Using electrochemistry to separate different particles within a solution (also known as electrochemical separation) is an energy-efficient strategy for environmental and water remediation: the process of purifying contaminated water. But while electrochemistry uses less energy than other, similar methods, the electric energy is largely derived from nonrenewable sources like fossil fuels.
Chemists at the University of Illinois Urbana-Champaign have demonstrated that water remediation can be powered in part — and perhaps even exclusively — by renewable energy sources. Through a semiconductor, their method integrates solar energy into an electrochemical separation process powered by a redox reaction, which manipulates ions’ electric charge to separate them from a solution like water.
Using this system, the researchers successfully separated and removed dilute arsenate — a derivative of arsenic, which is a major waste component from steel and mining industries — from wastewater.
This work represents proof-of-concept for the applicability of such systems for wastewater treatment and environmental protection.

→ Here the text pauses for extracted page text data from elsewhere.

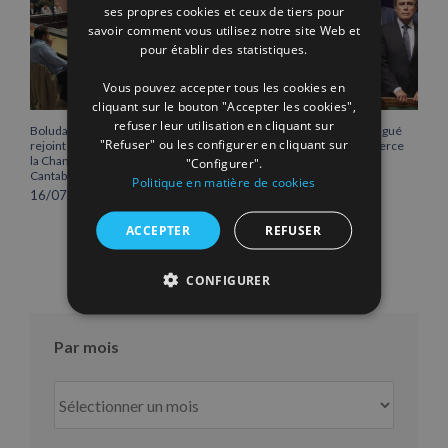
ENGLISH
ses propres cookies et ceux de tiers pour
savoir comment vous utilisez notre site Web et
FRENCH
pour établir des statistiques.
Vous pouvez accepter tous les cookies en
cliquant sur le bouton "Accepter les cookies",
refuser leur utilisation en cliquant sur
Boluda Corporación Marítima
Vicente Boluda Fos distingué
"Refuser" ou les configurer en cliquant sur
rejoint l’Assemblée plénière de
par la Chambre de commerce
la Chambre de commerce de
de Séville.
"Configurer".
Cantabrie
12/06/2026
Politique en matière de cookies
16/07/2026
ACCEPTER
REFUSER
CONFIGURER
Par mois
Par
mois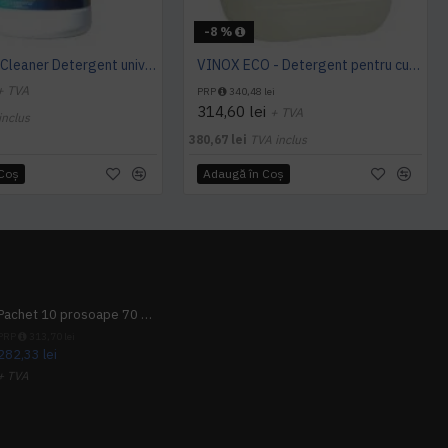
-8 %
Sano Multi Cleaner Detergent universal gel 4L
VINOX ECO - Detergent pentru curatare suprafete din inox, 10 L, Kiehl
+ TVA
PRP
340,48 lei
314,60 lei
+ TVA
inclus
380,67 lei
TVA inclus
 Coş
Adaugă în Coş
Pachet 10 prosoape 70 x 140cm 9 + 1 gratuit
PRP
313,70 lei
282,33 lei
+ TVA
341,62 lei
TVA inclus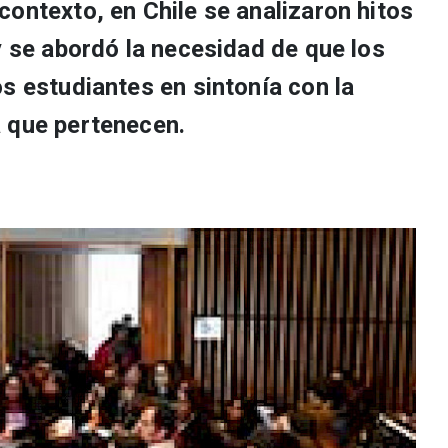
ontexto, en Chile se analizaron hitos
y se abordó la necesidad de que los
s estudiantes en sintonía con la
 que pertenecen.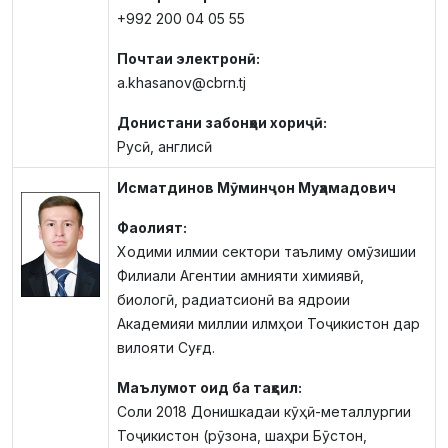
+992 200 04 05 55
Почтаи электронӣ:
a.khasanov@cbrn.tj
Донистани забонҳои хориҷӣ:
Русӣ, англисӣ
Исматдинов Мӯминҷон Муҳамадович
Фаолият:
Ходими илмии сектори таълиму омӯзишии
Филиали Агентии амнияти химиявӣ,
биологӣ, радиатсионӣ ва ядроии
Академияи миллии илмҳои Тоҷикистон дар
вилояти Суғд.
Маълумот оид ба таҳсил:
Соли 2018 Донишкадаи кӯҳӣ-металлургии
Тоҷикистон (рӯзона, шаҳри Бӯстон,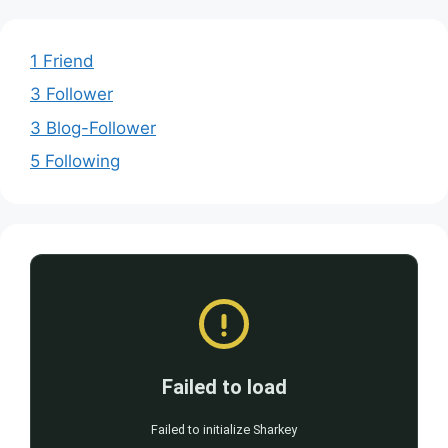
1 Friend
3 Follower
3 Blog-Follower
5 Following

“Global electrical energy is still predominantly derived from nonrenewable, fossil-fuel-based sources, which raises questions about the long-term sustainability of electrochemical processes, including separations. Integrating solar power advances the sustainability of electrochemical separations in general, and its applications to water purification benefit the water sector as well,” said lead investigator Xiao Su, a researcher at the Beckman Institute for Advanced Science and Technology and an assistant professor of chemical and biomolecular engineering.